Each of the 10 accounts NewsGuard referenced had over 100,000 followers — one of the metrics it uses to classify them as “misinformation super-spreader” posters.

NewsGuard’s VP of communications, Veena McCoole, told The Verge in an email that the 30 posts from the report “advanced some of the most egregious false or misleading claims about the Israel-Hamas war, which NewsGuard had previously debunked in its Misinformation Fingerprints database of the most significant false and misleading claims spreading online.” She added that “it’s fair to assume” that the posts aren’t the only ones “advancing misinformation or hate speech” that may qualify for revenue sharing on X.

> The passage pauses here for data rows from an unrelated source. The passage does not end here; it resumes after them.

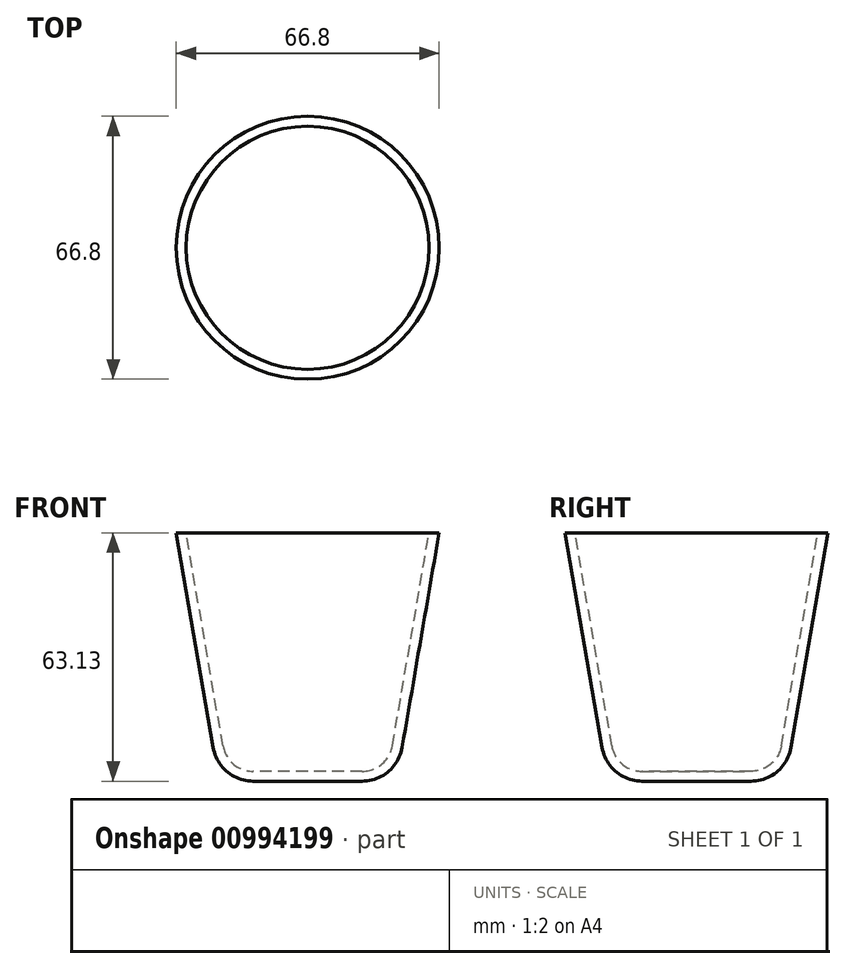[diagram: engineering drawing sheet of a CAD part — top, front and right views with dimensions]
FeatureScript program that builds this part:
annotation { "Feature Type Name" : "Feature", "Feature Type Description" : "" }
export const myFeature = defineFeature(function(context is Context, id is Id, definition is map)
    precondition{}
    {
        {
            var Q0;
            Q0=qCreatedBy(makeId("Front.planeOp"),FACE);
            var sketch = newSketch(context, id + "F0", { "sketchPlane" : qUnion([Q0])});
            skLineSegment(sketch, "E0", {"start": v(23.99, 8.54) * mm, "end": v(33.4, 63.13) * mm});
            skLineSegment(sketch, "E1", {"start": v(33.4, 63.13) * mm, "end": v(0, 63.13) * mm});
            skLineSegment(sketch, "E2", {"start": v(0, 63.13) * mm, "end": v(0, 0) * mm});
            skLineSegment(sketch, "E3", {"start": v(0, 0) * mm, "end": v(13.85, 0) * mm});
            skArc(sketch, "E4", {"start": v(13.85, 0) * mm, "mid": v(20.48, 2.42) * mm, "end": v(23.99, 8.54) * mm});
            skLineSegment(sketch, "E5", {"start": v(0, 74.25) * mm, "end": v(0, -12.5) * mm, "construction": true});
            skSolve(sketch);
        }
        {
            var Q0;
            Q0=makeQuery(id+"F0.imprint","IMPRINT",FACE,{"disambiguationData":[TD([[makeQuery(id+"F0.imprint","IMPRINT",EDGE,{"derivedFrom":sQuery(id+"F0.wireOp",EDGE,"E0")}),1.0]])]});
            var Q1;
            Q1=sQuery(id+"F0.wireOp",EDGE,"E5");
            revolve(context, id + "F1", {"surfaceOperationType" : NewSurfaceOperationType.NEW, "entities" : qUnion([Q0]), "axis" : qUnion([Q1]), "revolveType" : RevolveType.FULL});
        }
        {
            var Q0;
            Q0=makeQuery(id+"F1.opRevolve","SWEPT_FACE",FACE,{"disambiguationData":[OSD([sQuery(id+"F0.wireOp",EDGE,"E1")])]});
            shell(context, id + "F2", {"entities" : qUnion([Q0]), "thickness" : 2.5 * mm});
        }
        {
            var Q0;
            Q0=qCreatedBy(makeId("Front.planeOp"),FACE);
            var sketch = newSketch(context, id + "F3", { "sketchPlane" : qUnion([Q0])});
            skArc(sketch, "E6", {"start": v(31.58, 50.75) * mm, "mid": v(45.1, 49.07) * mm, "end": v(44.32, 35.47) * mm});
            skLineSegment(sketch, "E7", {"start": v(25.37, 17.4) * mm, "end": v(44.32, 35.47) * mm});
            skSolve(sketch);
        }
        {
            var Q0;
            Q0=qCreatedBy(makeId("Top.planeOp"),FACE);
            var sketch = newSketch(context, id + "F4", { "sketchPlane" : qUnion([Q0])});
            skCircle(sketch, "E8", {"center": v(58.82, 16.74) * mm, "radius": 2.5 * mm});
            skSolve(sketch);
        }
        {
            var Q0;
            Q0=makeQuery(id+"F4.imprint","IMPRINT",FACE,{"disambiguationData":[TD([[makeQuery(id+"F4.imprint","IMPRINT",EDGE,{"derivedFrom":sQuery(id+"F4.wireOp",EDGE,"E8")}),1.0]])]});
            var Q1;
            Q1=sQuery(id+"F3.wireOp",EDGE,"E7");
            var Q2;
            Q2=sQuery(id+"F3.wireOp",EDGE,"E6");
            sweep(context, id + "F5", {"profiles" : qUnion([Q0]), "path" : qUnion([Q1, Q2])});
        }
        {
            var Q0;
            Q0=makeQuery(id+"F5.opSweep","SWEPT_BODY",BODY,{"disambiguationData":[OSD([sQuery(id+"F3.wireOp",EDGE,"E6"),sQuery(id+"F4.wireOp",EDGE,"E8")])]});
            deleteBodies(context, id + "F6", {"entities" : qUnion([Q0])});
        }
    });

A post falsely claiming an image is AI-generated has a Pizza Hut ad below it.
Screenshot: NewsGuard

NewsGuard’s findings echo other recent reports questioning whether X is putting ads on hate speech or false claims. Earlier this week, X sued Media Matters over a report that showed major advertisers’ content being displayed under pro-Nazi content, prompting large companies like Apple and Disney to pull advertising and stop posting on X. It also noted X owner Elon Musk had replied in support of an antisemitic post. A September report from the Center for Countering Digital Hate (CCDH) detailed hate speech X wasn’t removing. Still, we asked NewsGuard why it only studied those 30 posts and will update when it responds.

On Tuesday, an official X account posted that NewsGuard would be publishing the report and suggested the company would only share its research data “when you pay.” A spreadsheet containing the data — that is, the posts that were studied — was linked in the report. When reached out to for comment, X’s press line responded with an email auto-reply: “Busy now, please check back later.”

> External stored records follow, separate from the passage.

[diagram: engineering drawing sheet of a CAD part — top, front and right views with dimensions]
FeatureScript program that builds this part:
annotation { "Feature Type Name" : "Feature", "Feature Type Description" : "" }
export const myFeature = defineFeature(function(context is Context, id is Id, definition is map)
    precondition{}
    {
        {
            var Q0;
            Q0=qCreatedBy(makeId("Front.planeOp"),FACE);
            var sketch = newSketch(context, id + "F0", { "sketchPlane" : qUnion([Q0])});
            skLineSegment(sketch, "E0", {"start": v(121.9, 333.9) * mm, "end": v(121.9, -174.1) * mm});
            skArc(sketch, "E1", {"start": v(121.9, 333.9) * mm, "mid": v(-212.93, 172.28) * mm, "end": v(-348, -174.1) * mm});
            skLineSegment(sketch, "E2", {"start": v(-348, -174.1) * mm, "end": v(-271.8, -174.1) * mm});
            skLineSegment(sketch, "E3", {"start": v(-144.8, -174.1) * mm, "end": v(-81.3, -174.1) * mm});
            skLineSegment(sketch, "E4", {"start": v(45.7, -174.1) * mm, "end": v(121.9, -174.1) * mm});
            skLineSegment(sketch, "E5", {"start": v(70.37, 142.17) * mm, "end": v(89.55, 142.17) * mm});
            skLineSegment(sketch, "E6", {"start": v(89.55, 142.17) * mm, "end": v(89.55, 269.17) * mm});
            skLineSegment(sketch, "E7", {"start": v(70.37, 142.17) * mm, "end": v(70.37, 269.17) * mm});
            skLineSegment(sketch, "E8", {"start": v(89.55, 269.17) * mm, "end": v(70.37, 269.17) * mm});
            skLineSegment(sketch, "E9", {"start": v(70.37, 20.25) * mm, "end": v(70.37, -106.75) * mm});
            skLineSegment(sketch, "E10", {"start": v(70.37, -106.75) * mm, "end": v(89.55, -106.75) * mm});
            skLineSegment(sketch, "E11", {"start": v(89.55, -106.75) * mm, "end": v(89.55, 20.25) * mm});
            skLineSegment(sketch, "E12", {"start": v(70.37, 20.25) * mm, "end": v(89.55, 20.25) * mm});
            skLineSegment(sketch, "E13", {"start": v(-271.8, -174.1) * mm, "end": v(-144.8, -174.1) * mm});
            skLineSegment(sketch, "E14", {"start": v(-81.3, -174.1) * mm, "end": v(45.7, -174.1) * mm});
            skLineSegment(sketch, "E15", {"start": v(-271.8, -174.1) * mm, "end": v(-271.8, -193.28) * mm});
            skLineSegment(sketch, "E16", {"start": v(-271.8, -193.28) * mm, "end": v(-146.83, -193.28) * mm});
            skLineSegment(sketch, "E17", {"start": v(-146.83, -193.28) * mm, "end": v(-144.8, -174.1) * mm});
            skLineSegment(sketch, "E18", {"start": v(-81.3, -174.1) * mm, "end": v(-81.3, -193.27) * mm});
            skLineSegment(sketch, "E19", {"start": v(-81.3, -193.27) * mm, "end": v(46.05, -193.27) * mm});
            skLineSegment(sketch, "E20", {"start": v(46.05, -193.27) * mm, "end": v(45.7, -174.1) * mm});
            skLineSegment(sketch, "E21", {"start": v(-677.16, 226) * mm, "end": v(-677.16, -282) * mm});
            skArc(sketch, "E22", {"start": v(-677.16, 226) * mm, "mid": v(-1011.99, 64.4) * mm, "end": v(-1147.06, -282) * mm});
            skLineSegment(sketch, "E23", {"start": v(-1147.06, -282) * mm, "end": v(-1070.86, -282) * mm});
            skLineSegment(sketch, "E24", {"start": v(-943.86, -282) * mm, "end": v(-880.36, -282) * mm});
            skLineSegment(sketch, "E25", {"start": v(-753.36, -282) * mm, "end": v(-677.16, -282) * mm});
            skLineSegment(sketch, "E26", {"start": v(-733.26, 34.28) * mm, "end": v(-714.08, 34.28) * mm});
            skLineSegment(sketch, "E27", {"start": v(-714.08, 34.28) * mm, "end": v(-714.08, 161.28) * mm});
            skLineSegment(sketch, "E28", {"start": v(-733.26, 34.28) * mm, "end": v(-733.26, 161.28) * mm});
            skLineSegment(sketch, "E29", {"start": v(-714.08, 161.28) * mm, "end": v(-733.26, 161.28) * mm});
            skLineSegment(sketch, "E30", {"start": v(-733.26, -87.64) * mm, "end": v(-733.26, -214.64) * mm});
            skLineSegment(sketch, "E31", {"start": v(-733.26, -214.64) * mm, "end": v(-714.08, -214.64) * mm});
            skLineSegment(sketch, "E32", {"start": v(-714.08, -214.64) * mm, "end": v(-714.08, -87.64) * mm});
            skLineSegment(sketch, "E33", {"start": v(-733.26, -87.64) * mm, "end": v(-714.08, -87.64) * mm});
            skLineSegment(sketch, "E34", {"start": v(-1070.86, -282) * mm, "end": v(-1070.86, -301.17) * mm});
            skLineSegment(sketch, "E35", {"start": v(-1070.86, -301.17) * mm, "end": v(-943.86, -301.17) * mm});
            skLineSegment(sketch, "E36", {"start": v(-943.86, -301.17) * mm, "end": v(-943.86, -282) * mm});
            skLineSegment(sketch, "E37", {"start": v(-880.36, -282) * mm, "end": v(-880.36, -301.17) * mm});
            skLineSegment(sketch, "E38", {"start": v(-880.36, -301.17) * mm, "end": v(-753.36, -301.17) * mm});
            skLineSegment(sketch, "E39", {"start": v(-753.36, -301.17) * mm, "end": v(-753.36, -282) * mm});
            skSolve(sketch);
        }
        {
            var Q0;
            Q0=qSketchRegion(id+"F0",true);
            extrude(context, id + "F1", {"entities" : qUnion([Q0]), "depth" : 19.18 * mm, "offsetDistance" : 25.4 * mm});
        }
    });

In October, Musk wrote that the platform would not share revenue with posts that have corrections from Community Notes, its crowd-sourced moderation tool. X’s revenue-sharing terms says that it won’t give payouts when it finds “activity that we believe were due to any breach of the X User Agreement.”

The “X User Agreement” mentioned there, at times, refers to a single document — the X terms of service — or a constellation of rules spread across several different pages, none of which appears to mention the Community Notes exclusion. Other content it lists as violations includes “misleading media” that’s “deceptively altered, manipulated, or fabricated” and any content that’s “shared in a deceptive manner or with false context.”

NewsGuard’s analysts documented 30 posts with “false or egregiously misleading claims about the Israel-Hamas war.” The report said 24 of those had “200 ads from 86 major brands, nonprofits, educational institutions, and governments” below them. And 15 of the 30 had Community Notes appended to them, which should make them ineligible, according to Musk’s post about revenue. But the other 15 had no such notes, and finally 14 of those had ads for “70 unique major organizations.”

NewsGuard wrote that ads for companies like Oracle, Pizza Hut, and Anker appeared under the posts that claimed things like that Hamas’ October 7th attacks were “false flags” or that conservative podcaster Ben Shapiro shared an AI-generated picture of a child killed by Hamas. As of this writing, neither of those linked posts has a Community Note appended and the pair have been viewed 1.1 million and 22.4 million times, respectively.

Ads from Airbnb and Asus also sat under misleading posts. Others had ads beneath them for governmental organizations like the FBI and Taiwan’s Ministry of Culture. Nonprofits like the UK Royal Society of Chemistry and the University of Baltimore were reportedly in the mix, too.